An inscription unearthed in the ancient city of Patara in Turkey’s Mediterranean coast honors the Roman senator Tiberius Claudius Flavianus Titianus Celer.
Located in the Kaş district of southwestern Antalya province, Patara is known as the capital of the ancient Lycian civilization, which consisted of 23 cities in the middle of the first century B.C.
As a result of investigations on the inscription, it was determined it was made by Vilia Prokla, one of the city's wealthiest women to honor her son – the Roman senator and governor of Cyprus and the Pontus States.

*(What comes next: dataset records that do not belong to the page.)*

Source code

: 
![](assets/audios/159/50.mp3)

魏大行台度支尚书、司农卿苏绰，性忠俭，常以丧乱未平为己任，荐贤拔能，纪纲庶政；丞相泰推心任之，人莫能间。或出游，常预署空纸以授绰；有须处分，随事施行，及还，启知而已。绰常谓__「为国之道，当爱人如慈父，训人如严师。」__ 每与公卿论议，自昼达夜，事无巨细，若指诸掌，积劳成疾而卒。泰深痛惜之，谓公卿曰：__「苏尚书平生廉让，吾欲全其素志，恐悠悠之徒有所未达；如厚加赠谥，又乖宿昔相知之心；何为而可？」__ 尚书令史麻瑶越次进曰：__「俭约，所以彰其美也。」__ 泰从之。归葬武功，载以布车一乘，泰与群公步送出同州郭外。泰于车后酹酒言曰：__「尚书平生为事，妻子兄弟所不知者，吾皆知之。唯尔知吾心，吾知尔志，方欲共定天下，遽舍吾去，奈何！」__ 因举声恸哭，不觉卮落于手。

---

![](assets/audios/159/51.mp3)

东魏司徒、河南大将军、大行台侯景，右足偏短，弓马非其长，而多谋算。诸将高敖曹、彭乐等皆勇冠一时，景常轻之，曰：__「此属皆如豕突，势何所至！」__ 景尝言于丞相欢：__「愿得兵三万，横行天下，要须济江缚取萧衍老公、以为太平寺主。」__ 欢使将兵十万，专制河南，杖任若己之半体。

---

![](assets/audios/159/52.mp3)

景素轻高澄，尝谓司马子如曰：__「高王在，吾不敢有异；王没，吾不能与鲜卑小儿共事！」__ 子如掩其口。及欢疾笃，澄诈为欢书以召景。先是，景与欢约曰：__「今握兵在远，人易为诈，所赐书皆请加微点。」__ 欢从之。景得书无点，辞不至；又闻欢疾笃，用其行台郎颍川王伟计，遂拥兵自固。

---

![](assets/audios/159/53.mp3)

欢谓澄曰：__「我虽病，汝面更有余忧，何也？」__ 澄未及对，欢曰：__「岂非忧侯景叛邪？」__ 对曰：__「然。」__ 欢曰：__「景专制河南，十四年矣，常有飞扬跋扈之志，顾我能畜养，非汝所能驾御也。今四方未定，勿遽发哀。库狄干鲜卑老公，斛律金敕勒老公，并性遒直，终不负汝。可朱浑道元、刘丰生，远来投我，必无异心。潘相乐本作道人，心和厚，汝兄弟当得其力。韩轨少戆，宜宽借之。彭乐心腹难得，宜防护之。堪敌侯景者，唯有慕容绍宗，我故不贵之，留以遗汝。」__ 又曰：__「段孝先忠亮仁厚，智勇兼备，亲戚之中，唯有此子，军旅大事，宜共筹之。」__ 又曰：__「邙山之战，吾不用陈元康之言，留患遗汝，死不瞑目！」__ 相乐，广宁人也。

The inscription, which conveys details about the senator the world knew little about, will be exhibited at the Demre Museum after a period in the garden of the excavation house.
Chief excavator Havva Işkan Işık of Akdeniz University told Anadolu Agency (AA) the excavation team found the inscription in 27 pieces.
Işık said experts from Antalya Conservation and Restoration Laboratory are restoring the inscription
“This is a very important inscription. We had information about Celer's mother and father with the same name. However, we did not have enough information about him. We had detailed knowledge. This is really valuable information for scientists specialized in ancient history. It became a gift of the Year of Patara to us,” she added.
Turkish President Recep Tayyip Erdoğan in February announced 2020 as the year of Patara in a bid to promote and draw attention to the ancient city. With its history, the city is well known as the "cradle of civilizations.” It was home to one of the world’s first democratic parliamentary systems and was a hub for ancient Egyptian traders.
With its 6,000-year-old heritage, the region is also known for the remains of the Lycian parliament building and its lighthouse, possibly the world’s oldest, as well as it's tranquil beaches.